Les sites de Shar-e-Zohak, Kakrak et Shar-e-Gholghola font partie de la vallée de Bamiyan, qui abritait jusqu’en 2001 trois bouddhas monumentaux sculptés dans la falaise. Devant la difficulté d’accès et la fragilité des vestiges de la région, l’UNESCO a mandaté Iconem pour évaluer l’état de dégradation de ces trois sites.

SHAHR-E GHOLGHOLA

Modélisation d'une "ville tabou"


Parmi eux, Shahr-e Gholghola, une ville abandonnée construite sur une éminence, est sans doute le site qui a laissé aux membres de la start-up l’impression la plus forte. 

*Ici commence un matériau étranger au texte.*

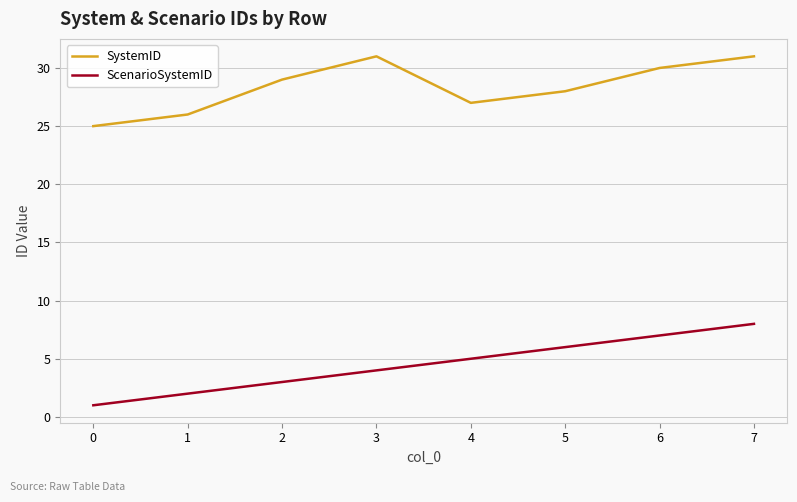

Is it true that ScenarioSystemID equals 3 at 1?

False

Quand on l’observe à l’aide de drones, on est frappé par son état de conservation, et l’on ne peut s’empêcher de songer à l’histoire tragique qui a figé le site. Ici, le temps s’est arrêté en l’an 1221 :  l’empereur Genghis Khan, enragé par la mort de son petit fils, a envahi la ville et massacré toute âme vivante. Depuis, la ville, rebaptisée Shahr-e Gholghola, la « ville des murmures », est une zone-tabou. En raison d’une crainte populaire qui persiste encore aujourd’hui, on évite de s’en approcher, et aucune nouvelle construction n’a jamais été érigée. Depuis le treizième siècle, le temps a bien sûr fait « fondre » en partie les anciens bâtiments, pour la plupart construits en terre. Mais depuis le ciel, on n’a aucun mal à deviner le tracé des édifices et le plan de la cité médiévale. C’est bien la seule fois où Iconem a vu la guerre « protéger » des vestiges, et non les dévaster…

SHAHR-E ZOHAK

L’érosion qui corrode les parois des tours de cette forteresse la menace de destruction. ICONEM a été chargé par l’UNESCO ainsi que par l’équipe archéologique afghane de conduire la numérisation globale du site et de créer une cartographie 3D de la forteresse. L’utilisation d’un drone photographique a permis de procéder, dans un temps restreint, à la couverture de zones difficiles d’accès du fait de l’érosion. Par ailleurs, l’alignement des données collectées avec des images d’archives nous a permis d’évaluer la vitesse de dégradation des vestiges. Un processus similaire a été mis en place sur le site de Krakak.